** Problem to solve **
What you return must be every line from the beginning of the data through the line holding "Fig. 11 Robustness", unchanged.

** Information supplied **
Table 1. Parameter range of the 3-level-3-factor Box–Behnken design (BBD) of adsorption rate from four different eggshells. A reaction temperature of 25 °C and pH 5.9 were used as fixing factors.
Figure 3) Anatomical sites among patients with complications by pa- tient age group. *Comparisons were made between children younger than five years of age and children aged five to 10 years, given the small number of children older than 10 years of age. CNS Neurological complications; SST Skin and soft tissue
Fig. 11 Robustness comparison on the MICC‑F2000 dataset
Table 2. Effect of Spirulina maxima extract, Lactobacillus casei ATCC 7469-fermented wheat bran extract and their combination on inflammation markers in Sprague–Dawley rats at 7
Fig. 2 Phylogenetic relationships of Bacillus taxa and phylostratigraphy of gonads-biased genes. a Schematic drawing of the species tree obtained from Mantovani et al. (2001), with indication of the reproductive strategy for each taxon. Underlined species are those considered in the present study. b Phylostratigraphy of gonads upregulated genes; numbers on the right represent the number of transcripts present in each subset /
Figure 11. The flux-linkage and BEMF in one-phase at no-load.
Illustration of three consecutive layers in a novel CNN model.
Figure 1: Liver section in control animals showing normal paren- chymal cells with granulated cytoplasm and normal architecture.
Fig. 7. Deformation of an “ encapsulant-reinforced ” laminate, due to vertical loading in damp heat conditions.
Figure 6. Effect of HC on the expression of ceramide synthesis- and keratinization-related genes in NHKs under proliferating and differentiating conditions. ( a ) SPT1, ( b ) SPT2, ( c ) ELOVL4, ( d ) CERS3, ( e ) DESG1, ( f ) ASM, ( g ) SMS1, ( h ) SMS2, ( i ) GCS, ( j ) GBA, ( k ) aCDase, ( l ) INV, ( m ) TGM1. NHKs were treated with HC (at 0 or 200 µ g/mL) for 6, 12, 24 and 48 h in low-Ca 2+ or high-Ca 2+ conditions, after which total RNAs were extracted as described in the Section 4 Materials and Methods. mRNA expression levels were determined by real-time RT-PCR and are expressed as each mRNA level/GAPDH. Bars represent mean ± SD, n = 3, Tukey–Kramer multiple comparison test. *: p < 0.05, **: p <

** Task response **
Table 1. Parameter range of the 3-level-3-factor Box–Behnken design (BBD) of adsorption rate from four different eggshells. A reaction temperature of 25 °C and pH 5.9 were used as fixing factors.
Figure 3) Anatomical sites among patients with complications by pa- tient age group. *Comparisons were made between children younger than five years of age and children aged five to 10 years, given the small number of children older than 10 years of age. CNS Neurological complications; SST Skin and soft tissue
Fig. 11 Robustness comparison on the MICC‑F2000 dataset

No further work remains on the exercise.